Un mercado global de US$ 33 mil millones por delante
El potencial va mucho más allá de las fronteras brasileñas. Novidades MT cita proyecciones de que el mercado global de biológicos salte de cerca de US$ 11,7 mil millones en 2022 a US$ 33,7 mil millones hasta 2030, y Brasil quiere surfear esta ola en el liderazgo.
Como el país ya domina la tecnología en campo, hay posibilidad de convertirse no solo en consumidor, sino también en exportador de soluciones y conocimiento. Liderar el uso es el primer paso para liderar la industria, y transformar la experiencia de las granjas en productos vendidos al mundo es el próximo objetivo del sector.

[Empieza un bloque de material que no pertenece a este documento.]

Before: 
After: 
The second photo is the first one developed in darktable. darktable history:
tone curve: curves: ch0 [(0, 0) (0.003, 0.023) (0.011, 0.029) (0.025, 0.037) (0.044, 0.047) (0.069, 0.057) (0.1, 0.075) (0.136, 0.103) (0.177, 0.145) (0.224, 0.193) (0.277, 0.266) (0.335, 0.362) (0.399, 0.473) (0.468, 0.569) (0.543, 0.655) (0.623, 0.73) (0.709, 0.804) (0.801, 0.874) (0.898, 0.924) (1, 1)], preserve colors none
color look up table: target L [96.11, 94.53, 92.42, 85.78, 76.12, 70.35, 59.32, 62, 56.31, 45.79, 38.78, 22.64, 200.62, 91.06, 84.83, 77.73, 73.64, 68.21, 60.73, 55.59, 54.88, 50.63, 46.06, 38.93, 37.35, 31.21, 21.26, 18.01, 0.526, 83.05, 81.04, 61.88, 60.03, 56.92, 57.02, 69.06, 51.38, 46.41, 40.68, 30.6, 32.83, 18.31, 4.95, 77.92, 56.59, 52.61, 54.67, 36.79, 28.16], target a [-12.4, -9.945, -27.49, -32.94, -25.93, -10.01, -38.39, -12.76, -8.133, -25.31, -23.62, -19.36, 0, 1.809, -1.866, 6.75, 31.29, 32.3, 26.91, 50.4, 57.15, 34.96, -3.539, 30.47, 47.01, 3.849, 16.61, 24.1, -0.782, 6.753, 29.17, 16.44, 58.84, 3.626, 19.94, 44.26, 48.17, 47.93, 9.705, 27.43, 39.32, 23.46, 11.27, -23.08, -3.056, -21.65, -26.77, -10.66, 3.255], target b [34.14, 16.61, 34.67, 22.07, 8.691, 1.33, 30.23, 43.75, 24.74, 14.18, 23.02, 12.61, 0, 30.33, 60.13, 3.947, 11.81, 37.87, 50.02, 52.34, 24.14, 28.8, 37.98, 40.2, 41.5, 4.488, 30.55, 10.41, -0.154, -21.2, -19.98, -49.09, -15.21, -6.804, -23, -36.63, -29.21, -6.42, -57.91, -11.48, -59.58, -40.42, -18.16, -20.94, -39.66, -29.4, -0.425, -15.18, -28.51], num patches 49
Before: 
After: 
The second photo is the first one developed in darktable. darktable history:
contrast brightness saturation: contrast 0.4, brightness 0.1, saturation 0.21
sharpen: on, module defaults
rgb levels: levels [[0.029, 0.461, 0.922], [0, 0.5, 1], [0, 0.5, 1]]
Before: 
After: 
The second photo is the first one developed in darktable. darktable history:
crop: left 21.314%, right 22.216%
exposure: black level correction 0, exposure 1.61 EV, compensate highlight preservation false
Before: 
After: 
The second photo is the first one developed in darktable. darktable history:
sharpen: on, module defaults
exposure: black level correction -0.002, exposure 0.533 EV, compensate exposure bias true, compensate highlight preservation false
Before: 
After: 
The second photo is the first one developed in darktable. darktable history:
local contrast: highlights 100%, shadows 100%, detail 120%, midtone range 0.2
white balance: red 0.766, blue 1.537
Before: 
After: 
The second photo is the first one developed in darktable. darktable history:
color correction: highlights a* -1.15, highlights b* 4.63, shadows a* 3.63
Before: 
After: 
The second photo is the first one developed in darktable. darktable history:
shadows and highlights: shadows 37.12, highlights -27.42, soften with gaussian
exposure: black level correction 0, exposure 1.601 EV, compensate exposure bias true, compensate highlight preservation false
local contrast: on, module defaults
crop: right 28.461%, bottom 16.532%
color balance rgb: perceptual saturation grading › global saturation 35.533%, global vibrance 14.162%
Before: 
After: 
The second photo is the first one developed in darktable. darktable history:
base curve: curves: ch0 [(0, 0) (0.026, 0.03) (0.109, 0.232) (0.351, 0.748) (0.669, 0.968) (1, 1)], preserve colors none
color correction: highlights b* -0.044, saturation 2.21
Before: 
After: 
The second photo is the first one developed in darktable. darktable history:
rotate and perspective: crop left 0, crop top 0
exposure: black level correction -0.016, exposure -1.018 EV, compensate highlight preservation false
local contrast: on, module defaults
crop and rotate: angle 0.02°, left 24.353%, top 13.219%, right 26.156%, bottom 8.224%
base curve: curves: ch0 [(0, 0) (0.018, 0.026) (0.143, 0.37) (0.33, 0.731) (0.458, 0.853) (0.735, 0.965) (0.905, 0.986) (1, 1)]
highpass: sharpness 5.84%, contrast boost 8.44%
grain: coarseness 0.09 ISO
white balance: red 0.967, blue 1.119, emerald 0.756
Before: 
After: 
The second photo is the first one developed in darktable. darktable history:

Lo que aún frena la adopción total
A pesar del avance, no todo está resuelto. Faltan estandarización, más investigación y orientación técnica para que el productor use los biológicos de la manera correcta, ya que exigen un manejo diferente al químico. La producción casera en la propia granja, sin control de calidad, también preocupa.
La pregunta que queda es si Brasil logrará transformar el liderazgo en el uso en liderazgo en la industria, creando empresas y tecnología propias. ¿Imaginabas que el país que muchos asocian al uso intensivo de agroquímicos es, al mismo tiempo, el líder mundial en combatir plagas con biología?